While the numbers show minorities making significant strides in higher education, some educators worry that just as community-college diversity has begun to mirror the nation’s diversity, that reflection might be shattered. Of all the storm clouds that could rain out minorities’ gains in higher education, experts say, most worrisome are the tuition hikes spurred by looming budget deficits.
The situation is especially dire in California, where state appropriations to community colleges have already been reduced by more than $161 million this year. In early August, Gov. Gray Davis signed the 2003-2004 budget, which reduced overall funding for community colleges by $87 million — 1.7 percent. The budget also raised student enrollment fees from the current $11 per unit to $18 per unit, an increase of 64 percent that Davis said could slash community-college enrollments by 6 percent next year.

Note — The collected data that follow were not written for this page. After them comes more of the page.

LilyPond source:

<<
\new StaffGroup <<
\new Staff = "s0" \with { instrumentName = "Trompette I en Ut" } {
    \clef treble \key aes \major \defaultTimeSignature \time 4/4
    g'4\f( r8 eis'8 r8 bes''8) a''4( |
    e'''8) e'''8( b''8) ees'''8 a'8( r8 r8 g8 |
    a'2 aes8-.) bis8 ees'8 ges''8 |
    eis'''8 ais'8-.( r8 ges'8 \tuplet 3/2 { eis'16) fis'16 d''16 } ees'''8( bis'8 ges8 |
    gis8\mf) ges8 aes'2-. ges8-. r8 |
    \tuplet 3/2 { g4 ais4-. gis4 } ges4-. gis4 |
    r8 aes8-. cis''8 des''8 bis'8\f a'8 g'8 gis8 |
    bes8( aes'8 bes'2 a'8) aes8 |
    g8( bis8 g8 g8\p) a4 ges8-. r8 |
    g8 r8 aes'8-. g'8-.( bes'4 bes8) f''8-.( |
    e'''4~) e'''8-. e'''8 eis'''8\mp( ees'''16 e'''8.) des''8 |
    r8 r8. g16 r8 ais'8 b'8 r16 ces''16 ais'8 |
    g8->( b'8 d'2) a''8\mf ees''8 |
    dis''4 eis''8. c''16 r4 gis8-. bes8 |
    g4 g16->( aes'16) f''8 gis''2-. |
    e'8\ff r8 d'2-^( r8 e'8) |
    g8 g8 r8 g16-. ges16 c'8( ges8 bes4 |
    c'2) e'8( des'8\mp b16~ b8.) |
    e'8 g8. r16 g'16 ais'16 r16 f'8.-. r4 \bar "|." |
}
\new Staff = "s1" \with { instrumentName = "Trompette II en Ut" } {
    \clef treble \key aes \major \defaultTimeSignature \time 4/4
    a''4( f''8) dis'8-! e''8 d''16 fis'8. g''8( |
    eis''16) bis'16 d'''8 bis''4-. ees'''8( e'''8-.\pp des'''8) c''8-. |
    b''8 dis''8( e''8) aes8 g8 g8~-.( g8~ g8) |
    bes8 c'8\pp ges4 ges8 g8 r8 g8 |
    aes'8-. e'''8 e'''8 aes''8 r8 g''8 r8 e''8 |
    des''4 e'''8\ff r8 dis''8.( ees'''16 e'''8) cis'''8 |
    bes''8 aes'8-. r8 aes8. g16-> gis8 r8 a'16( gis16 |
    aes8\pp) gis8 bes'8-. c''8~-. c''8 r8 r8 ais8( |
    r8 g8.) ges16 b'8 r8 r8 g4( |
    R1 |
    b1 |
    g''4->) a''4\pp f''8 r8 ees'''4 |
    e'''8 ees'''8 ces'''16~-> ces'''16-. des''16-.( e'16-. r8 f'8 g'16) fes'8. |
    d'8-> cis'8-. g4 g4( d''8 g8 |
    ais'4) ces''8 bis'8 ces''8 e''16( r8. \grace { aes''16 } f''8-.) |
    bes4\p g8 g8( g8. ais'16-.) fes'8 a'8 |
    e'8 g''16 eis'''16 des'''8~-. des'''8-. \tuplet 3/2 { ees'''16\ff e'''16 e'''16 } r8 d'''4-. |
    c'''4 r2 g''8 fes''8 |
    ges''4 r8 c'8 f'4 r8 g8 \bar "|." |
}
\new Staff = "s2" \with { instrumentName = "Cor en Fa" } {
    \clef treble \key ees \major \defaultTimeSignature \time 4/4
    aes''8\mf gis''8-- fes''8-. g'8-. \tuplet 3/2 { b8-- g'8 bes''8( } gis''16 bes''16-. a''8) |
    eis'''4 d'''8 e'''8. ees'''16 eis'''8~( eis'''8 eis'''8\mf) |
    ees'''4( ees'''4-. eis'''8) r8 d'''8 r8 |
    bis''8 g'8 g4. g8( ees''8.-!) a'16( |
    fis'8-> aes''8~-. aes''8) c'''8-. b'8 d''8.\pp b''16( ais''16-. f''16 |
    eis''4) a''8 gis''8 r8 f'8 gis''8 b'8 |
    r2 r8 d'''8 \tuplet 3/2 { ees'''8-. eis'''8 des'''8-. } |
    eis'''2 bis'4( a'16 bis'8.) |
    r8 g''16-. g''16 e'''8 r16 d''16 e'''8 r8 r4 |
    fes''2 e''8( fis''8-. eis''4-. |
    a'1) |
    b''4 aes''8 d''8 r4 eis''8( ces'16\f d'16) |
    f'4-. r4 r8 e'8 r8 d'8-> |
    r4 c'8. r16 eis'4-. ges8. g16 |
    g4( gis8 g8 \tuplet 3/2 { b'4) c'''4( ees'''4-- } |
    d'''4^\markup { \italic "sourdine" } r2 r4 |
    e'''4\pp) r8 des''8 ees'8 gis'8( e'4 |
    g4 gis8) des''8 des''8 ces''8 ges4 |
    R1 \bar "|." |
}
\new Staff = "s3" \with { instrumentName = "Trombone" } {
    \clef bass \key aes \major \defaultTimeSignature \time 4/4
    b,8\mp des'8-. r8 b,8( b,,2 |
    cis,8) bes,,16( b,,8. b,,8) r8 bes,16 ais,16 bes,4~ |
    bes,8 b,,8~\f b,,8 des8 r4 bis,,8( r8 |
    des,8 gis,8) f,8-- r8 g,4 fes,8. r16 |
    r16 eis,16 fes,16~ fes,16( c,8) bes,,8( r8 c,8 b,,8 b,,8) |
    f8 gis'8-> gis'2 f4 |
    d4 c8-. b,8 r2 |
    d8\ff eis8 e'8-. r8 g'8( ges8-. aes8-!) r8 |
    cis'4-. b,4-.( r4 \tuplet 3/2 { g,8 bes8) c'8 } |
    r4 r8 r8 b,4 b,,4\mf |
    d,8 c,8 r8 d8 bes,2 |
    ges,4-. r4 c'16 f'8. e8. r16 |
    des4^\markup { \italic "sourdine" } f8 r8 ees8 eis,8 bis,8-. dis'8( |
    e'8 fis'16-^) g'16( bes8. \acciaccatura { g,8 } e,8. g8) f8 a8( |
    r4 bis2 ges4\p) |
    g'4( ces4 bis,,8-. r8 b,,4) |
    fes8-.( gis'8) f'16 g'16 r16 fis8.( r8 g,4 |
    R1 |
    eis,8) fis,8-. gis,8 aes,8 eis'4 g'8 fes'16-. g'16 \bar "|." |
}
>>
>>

“When your cost is $11 per unit you just naturally draw from a far larger pool of potential students, including significant percentages of minority students, who otherwise would not be able to attend an institute of higher education,” said Patrick Perry, vice chancellor of technology, research and information with the California Community College system. “The low cost of our system has been a huge factor in terms of our diversity.”
Others worry that community colleges haven’t moved quickly enough to hire significant numbers of women and minorities for both faculty and administrative positions.
The connection?
“When you have administrators and faculty members who come from the same community where you live, who share your ethnic background, who have gone through the same challenges you are facing, they tend to serve as role models for minority students,” said Dr. James Jacobs, associate director for community-college operations at Columbia University’s Community College Research Center. “This is particularly important for a low-income student, because the relationship between the instructor and student is often the most important factor in determining the success of a community-college student.” On the Move
Despite such concerns, the number of and minorities in leadership roles at two-year institutions has been increasing. According to the American Council on Education, the percentage of minorities at the helm of community colleges is at an historic high. In 2001, 17 percent of all two-year college presidents were minorities — the highest percentage in all of academia — up from 8 percent in 1990.
The AACC’s Boggs said those are numbers that should inspire ever greater leaps. “The numbers should be greater,” he said, “but they are a vast improvement over where we were before.”
For those nurturing hopes that those greater strides may be realized, or, alternately, fears that further economic instability and budget tightening may erode gains that have already been made, Dr. Gail Kettlewell, director of the doctor of arts program at George Mason University’s National Center for Community College Education, has a quick response: “Be persistent.”
Kettlewell was part of an administrative team at Manassas Community College in Northern Virginia that helped that school’s minority-student population increase from 17 percent in 1990 to 25 percent in 2002.
“Diversity has to be part of your mission statement,” she said. “It has to be a part of your recruitment and community service and continuing education. It literally has to define the community college itself. Nothing less will do.”
Kettlewell added, “I think the percentage of minority students is only going to increase. But we all have to keep working all of the time to make certain it happens.”